22 Murders
- Author: Paul Palango
- Publisher: Random House Canada
- Publication date: 12 April 2022
- ISBN: 9781039001275

= 22 Murders =

2022 non-fiction book by Paul Palango

22 Murders: Investigating the Massacre, Cover-up, and Obstacles to Justice in Nova Scotia is a 2022 non-fiction book by Canadian writer Paul Palango. The book documents the 2020 Nova Scotia attacks and critiques the police response to the two day incident.

== Production ==
The book is written by Nova Scotia-based writer and former journalist and editor Paul Palango. Palango has written three previous books critical of the Royal Canadian Mounted Police (RCMP) and prior to publishing 22 Murders, he wrote several articles on the attacks, that were published in Maclean's, Halifax Examiner, and Frank.

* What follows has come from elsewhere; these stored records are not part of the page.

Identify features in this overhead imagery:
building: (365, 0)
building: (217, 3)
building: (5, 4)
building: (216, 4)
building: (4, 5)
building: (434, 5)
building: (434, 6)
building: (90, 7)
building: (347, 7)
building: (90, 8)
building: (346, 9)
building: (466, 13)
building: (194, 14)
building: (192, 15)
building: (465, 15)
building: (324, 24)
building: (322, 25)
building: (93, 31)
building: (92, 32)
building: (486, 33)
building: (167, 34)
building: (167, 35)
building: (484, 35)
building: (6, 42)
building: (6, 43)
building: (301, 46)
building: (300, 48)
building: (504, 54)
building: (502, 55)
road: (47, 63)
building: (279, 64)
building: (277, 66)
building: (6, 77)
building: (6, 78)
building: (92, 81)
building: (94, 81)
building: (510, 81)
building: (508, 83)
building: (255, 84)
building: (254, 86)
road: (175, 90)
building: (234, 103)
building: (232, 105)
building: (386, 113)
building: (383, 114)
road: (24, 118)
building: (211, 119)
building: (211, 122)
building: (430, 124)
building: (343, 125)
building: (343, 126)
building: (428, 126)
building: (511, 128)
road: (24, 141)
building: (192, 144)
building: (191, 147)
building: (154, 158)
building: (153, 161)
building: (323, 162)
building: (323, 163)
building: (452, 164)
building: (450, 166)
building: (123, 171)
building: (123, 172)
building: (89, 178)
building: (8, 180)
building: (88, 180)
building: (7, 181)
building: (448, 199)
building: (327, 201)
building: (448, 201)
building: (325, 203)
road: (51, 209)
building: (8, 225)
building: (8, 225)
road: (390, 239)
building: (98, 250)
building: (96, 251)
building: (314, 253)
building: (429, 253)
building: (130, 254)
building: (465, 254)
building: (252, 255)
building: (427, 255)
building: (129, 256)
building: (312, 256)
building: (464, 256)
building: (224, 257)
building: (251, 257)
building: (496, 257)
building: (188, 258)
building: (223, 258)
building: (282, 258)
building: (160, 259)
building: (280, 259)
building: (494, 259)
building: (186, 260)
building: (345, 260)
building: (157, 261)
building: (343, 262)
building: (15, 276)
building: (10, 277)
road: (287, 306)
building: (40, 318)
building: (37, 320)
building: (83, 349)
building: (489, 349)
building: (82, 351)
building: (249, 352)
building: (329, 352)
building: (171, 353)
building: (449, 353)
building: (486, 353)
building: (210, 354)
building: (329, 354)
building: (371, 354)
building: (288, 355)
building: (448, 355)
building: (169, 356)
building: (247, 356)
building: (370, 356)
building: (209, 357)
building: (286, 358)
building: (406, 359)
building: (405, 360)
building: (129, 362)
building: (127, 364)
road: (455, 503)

The book was written following Palango's receipt of information from a concerned Orangeville resident who had been listening to the police communication via a radio scanner at the time of the attacks.

The book was published by Random House on April 12, 2022.

== Synopsis ==
The book documents the police response to Gabriel Wortman killing 22 people on the 18th and 19th April 2020, in Portapique. Palango presents the actions of authorities in a critical light, highlighting his perceptions of their failures. He is critical of both the immediate response to the killings and the subsequent investigation, which he describes as a "cover up". Criticism is levied at the RCMP for using Twitter rather than the phone-based Alert Ready system to warn nearby communities. Palango is also critical of the RCMP for not setting up roadblocks, and for their choice to seek assistance from a neighbouring provincial police force some hours away rather than the most proximate municipal police forces.

== Critical reception ==
The book was the third most popular non-fiction Canadian book in May 2022. Lawyer and writer Douglas J. Johnston, writing in the Winnipeg Free Press, praises Palango's research and analysis but also notes that the criticisms of the police are "largely circumstantial and conjectural".